Rules in the logx-reader
are defined using Odin. For an in depth look at Odin and writing a grammar, please see the manual.
The logx-reader
has two grammars, entities
and events
. The grammars can be found under reader/grammars/logx
. An identical set of grammars can be found under reader/src/main/resources/org/parsertongue/reader/grammars/logx
, however, when developing the grammars the user should only modify the top level grammars. These will later be edited and copied to the src
grammars via action.
Rules can be developed with live reloading following the instructions in the Development/Install section.
Writing Rules
Odin rules are written in yaml and run over annotated text (the Odin manual includes a gentle introduction to YAML syntax). Annotated text is produced using an external NLP service (such as StanfordCoreNLP
or SpaCY
), however, Penn Tags and Universal Dependencies are always included in the annotations.
There are two types of rules, token
and dependency
. If the type is not specified it defaults to type=dependency
. Token rules are defined over the set of tokens and their values, while dependency rules are defined over the set of dependencies.
Token rule
If you wanted to label all tokens which carry the NER tag "LOCATION" as "Location," the following rule can be used.
- name: ner-loc
label: Location
priority: 1
type: token
pattern: |
[entity=LOCATION]+
Note
Rules can be given a priority which determines the order in which rules apply. For example, a rule with priority: 1
will only be run on the first iteration, whereas a rule with priority: "2+"
will be run on all iterations following the first.
For example, given the text "How many F16 engines are heading to The United Kingdom?" the sequence "The United Kingdom" would be labeled Location
by this rule.
Graph traversal rule
If you wanted to capture a "risk of" event, you could start with a simple rule defining a traversal over a syntactic dependency graph such as the following:
- name: risk-of
label: RiskOf
example: "What is the risk of spoilage for frozen fish heading to Dubai on August 24th 2020?"
pattern: |
trigger = [lemma=risk] of
type:Entity = nmod_of
This rule finds all words whose lemma is "risk" and if followed by "of" labels the sequence as a trigger of a RiskOf
event, which is given a type
defined by the dependency relation "nmod_of." In the provided example "spoilage" would be labeled as the type
of the RiskOf
event.
Note
When the rules are run on text, a JSON file of labeled mentions
is generated. Mentions are the matches found by the rules within the text, and the labels are included in a heiarchy defined in the Taxonomy
.
Taxonomy
The taxonomy
is a set of heiarchical relationships between mention labels.
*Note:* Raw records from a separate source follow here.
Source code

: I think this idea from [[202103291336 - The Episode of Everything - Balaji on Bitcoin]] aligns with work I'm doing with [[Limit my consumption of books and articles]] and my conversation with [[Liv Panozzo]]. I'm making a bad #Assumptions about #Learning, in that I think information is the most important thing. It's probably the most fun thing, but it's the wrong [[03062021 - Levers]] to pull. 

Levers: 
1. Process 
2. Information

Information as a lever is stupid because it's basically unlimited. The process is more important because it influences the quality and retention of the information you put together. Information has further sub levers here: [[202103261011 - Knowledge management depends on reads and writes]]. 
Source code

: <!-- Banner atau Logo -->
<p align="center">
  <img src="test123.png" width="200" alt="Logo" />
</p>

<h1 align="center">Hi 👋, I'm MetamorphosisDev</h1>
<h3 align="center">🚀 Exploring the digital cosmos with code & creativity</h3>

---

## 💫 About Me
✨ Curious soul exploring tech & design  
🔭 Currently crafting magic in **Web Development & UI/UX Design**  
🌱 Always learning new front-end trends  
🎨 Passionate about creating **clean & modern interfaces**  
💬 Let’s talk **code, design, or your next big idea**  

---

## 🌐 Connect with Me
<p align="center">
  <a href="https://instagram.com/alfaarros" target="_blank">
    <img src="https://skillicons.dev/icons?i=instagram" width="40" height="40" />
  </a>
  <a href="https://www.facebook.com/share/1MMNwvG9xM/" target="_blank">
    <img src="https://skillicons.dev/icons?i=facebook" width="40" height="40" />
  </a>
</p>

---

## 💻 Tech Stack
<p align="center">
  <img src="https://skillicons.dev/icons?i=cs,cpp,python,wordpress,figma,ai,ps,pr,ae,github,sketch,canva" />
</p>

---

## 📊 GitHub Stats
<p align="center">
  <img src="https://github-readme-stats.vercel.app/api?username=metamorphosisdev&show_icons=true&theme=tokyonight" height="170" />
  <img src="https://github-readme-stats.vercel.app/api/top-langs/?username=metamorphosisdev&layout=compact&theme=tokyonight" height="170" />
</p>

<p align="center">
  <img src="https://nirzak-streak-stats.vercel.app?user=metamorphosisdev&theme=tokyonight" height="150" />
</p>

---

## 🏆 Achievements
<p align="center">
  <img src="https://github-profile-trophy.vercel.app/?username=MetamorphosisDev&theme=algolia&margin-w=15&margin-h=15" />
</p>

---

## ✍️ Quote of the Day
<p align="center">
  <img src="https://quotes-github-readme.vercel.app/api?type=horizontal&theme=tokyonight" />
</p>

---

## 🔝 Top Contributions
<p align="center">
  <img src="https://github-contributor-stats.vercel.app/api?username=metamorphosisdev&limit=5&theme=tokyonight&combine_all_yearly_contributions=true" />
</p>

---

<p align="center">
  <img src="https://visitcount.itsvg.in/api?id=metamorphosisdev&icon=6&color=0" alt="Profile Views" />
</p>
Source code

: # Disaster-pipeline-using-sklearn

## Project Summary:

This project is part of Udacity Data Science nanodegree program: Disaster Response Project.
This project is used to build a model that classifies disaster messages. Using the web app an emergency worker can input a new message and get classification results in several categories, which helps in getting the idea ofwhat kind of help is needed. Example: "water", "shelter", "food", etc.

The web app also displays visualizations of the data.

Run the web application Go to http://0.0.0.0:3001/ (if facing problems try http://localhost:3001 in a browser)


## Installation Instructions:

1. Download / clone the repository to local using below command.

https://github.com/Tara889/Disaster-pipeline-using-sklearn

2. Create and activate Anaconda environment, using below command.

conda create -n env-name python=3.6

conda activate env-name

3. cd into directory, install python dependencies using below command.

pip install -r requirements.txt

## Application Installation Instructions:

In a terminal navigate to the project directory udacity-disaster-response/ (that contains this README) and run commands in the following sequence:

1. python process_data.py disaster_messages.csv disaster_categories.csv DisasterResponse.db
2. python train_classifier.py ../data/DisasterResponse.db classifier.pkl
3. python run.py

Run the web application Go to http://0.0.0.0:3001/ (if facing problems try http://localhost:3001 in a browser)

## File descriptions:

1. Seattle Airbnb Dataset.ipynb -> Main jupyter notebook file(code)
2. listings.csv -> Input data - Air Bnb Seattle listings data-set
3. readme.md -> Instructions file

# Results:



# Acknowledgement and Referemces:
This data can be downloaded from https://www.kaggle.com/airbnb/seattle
Like the grammars, the taxonomy can be found in two places but only the top level taxonomy should be modified in development.
A sample of the logx-reader
taxonomy can be seen here:
- Measurement:
- Unit
- NumericExpression:
- Quantity
Actions
Generally, when developing rules there should be no need to change the existing actions. However, if it is necessary, new actions or modifications to existing actions can be made in reader/src/main/scala/org/parsertongue/mr/logx/odin/LogxActions.scala
. For more information about actions, see How it Works.